Every time you think you've gotten to the end of Campbell's knowledge and wisdom, he just opens his mouth and out gushes an entirely separate value stream. One distinction that will now stay with me forever, much like Bohm's dialogue, is what I will probably refer to as Campbell's art, but which truly belongs to James Joyce. However, I'm not a Joyce fan, so Campbell it is. Anyway, the distinction is this. Art is that which inspires in you a static state. Awe, for example, is sort of freezing of cognitive processes and emotion. Pornography, on the other hand, mobilizes ('kinesis' is how Campbell put it). Pornography makes you feel something. Sadness, arousal, happiness, incredulity, thoughtfulness, something. Art halts where Pornography accelerates.
He also talks about the necessity of rites and the differences in perspectives on education between modern societies and indigenous ones. he describes education as consisting of everything that a person would need to prepare them to be a fully responsible member of the group from the point of adulthood forward and how that interacts with individuality. Putting a life or death trial as the dividing line between childhood and adulthood, wherein deviation means automatic failure, was a security mechanism for the protection of the group. A boy who was allowed to grow up without that would fail to act when action was necessary and would cost the group their lives. He also adds a distinction here between children and adults in that children ask themselves if they should do something and adults take instant responsibility.
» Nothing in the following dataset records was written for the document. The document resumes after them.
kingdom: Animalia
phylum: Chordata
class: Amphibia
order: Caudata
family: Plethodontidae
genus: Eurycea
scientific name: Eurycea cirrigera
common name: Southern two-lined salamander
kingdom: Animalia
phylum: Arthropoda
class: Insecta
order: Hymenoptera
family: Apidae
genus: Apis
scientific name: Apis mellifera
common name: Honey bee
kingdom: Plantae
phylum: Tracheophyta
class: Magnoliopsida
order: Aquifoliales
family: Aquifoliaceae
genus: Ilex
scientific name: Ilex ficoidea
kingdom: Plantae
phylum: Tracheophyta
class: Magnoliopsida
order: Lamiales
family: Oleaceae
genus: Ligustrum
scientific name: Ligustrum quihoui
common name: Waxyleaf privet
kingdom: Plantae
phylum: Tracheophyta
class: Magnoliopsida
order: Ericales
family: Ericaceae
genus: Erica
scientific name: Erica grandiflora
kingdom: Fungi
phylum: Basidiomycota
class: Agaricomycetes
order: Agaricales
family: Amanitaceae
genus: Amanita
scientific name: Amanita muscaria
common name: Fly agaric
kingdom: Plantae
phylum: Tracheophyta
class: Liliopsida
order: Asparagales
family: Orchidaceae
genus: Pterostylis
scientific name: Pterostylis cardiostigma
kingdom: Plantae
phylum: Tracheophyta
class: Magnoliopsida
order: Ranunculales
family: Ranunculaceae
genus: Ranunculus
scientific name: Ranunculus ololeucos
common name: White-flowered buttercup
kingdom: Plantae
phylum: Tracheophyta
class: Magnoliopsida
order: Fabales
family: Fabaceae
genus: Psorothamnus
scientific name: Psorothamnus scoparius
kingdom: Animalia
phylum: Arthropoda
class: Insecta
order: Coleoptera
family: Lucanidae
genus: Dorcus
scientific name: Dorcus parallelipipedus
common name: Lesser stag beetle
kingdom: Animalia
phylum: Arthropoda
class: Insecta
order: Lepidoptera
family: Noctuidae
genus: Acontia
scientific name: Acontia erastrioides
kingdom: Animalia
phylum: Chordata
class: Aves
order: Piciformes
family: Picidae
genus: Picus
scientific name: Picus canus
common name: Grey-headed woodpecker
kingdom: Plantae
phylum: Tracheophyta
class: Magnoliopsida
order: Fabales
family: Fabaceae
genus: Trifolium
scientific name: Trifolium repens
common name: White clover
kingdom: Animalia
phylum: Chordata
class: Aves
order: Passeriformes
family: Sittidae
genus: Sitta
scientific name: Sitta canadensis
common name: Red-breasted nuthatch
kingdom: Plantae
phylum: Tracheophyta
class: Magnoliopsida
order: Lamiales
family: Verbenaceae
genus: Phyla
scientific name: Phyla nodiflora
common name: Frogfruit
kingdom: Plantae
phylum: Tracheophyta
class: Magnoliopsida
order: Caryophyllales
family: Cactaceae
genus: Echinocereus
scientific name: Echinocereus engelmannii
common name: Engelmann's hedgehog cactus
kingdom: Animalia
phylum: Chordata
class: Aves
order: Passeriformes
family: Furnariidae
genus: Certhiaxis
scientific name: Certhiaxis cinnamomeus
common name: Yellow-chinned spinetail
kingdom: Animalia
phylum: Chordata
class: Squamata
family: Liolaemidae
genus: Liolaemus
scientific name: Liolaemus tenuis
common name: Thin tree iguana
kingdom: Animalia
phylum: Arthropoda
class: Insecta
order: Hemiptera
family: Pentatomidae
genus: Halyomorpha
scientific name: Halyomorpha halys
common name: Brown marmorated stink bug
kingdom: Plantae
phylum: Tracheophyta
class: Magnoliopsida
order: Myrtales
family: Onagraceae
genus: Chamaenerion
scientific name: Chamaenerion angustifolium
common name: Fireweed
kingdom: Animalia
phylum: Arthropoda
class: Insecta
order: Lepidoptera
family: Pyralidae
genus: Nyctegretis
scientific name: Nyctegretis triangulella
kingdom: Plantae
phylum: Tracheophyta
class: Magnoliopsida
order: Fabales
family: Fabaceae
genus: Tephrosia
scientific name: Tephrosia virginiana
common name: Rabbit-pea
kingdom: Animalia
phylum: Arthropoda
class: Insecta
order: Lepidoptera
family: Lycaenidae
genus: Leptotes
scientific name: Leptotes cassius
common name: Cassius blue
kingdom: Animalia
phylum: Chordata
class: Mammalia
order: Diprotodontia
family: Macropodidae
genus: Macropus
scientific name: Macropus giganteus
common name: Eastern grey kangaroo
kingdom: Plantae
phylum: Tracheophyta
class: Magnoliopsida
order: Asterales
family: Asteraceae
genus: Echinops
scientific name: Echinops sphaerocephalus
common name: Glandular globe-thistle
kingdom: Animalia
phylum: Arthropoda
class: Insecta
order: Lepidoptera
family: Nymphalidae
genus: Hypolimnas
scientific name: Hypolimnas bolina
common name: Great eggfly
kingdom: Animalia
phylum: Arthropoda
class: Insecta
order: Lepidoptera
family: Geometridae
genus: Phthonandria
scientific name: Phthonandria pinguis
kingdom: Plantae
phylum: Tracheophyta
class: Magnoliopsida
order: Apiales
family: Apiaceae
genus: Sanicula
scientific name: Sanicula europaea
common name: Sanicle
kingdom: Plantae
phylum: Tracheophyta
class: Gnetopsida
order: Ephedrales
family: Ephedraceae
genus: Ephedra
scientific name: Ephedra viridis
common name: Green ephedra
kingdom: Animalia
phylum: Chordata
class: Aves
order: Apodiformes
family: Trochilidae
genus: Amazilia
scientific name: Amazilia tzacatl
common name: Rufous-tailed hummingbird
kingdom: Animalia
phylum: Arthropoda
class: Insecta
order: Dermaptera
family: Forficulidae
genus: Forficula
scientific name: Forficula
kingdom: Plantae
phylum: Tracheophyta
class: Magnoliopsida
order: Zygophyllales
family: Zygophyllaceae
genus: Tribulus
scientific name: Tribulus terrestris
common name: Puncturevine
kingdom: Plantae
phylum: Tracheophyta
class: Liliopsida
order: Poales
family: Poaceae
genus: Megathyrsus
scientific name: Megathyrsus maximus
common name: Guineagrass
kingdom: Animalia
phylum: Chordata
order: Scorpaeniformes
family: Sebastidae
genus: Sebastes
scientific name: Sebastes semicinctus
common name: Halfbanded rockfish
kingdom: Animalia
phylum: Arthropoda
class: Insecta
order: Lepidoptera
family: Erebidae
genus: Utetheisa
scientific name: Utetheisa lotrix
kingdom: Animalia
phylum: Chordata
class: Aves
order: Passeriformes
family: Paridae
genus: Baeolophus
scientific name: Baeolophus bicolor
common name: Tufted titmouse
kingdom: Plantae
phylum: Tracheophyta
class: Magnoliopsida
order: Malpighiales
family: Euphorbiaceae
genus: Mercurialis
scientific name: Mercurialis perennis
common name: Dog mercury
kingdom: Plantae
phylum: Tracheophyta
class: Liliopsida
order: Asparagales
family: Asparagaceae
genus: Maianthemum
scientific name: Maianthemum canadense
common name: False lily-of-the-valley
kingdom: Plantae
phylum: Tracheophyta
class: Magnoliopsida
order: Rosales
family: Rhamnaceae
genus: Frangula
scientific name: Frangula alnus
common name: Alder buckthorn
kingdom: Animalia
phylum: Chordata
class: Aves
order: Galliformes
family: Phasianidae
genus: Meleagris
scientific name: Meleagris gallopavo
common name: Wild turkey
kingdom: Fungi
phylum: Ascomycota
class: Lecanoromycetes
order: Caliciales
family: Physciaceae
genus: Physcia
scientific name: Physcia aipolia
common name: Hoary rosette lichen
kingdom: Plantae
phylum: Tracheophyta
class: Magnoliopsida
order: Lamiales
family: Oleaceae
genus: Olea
So, someone in a life or death situation who hems and haws rather than immediately taking responsibility is obviously dangerous during this part of human history and resultant from that, individuality has no real meaning at that point. Then we fast forward to today and individuality is heavily in fashion but so is anxiety and he links that anxiety to the inability to immediately take an adult level of responsibility and to a constant wondering of whether you should do something or if someone else will do it for you, which he describes as a child-like orientation tot he world.
He goes on to talk about Jung being a colleague and contemporary of Freud and how Jung's work led him to a place of understanding that personal mythology, being aware of and understanding the myths we live our lives by, is essential and that sometimes we need to take action to explore and live into that mythology in order to leave a full and real life. Campbell talks about Jung asking himself what made himself feel alive as a child and subsequently going out to build a log cabin as an adult as a way of connecting with that deep reservoir of self-ness.
And, of course, he touches on the two types of dreaming, the type that is personal and deals with the themes of our individual lives and the type that seems to permeate all of our minds and which reference themes and ideas bigger than any individual. He talks about the history and importance of dream interpretation among particular indigenous groups and its importance in relationship to personal mythology.
I think I need to give this one another pass for certain. As usual with Campbell, there's too much, too quickly, and it's all high quality stuff. The man was a genius.
And because I like having fun, the Zero with 1,000 Faces
Mark: Got a new lighting rig and arrangement that I want to test out, but I need something that changes and moves around a bunch. You up for a challenge?
Lancelot: [silence. I’m thinking…]
Mark: Day… in the… studio?
Lancelot: New lighting set up?
Mark: Yeah, it’s–
Lancelot: What if I tapped into my old thespian and modeling skillset and tried to give you as many faces as possible?
Mark: So… you’d… wait. Like trying to get me to mix it up as you mix it up?
Lancelot: Yes. You’ll keep me on my toes, making sure the faces are all different. I’ll keep you on your toes so you switch your style.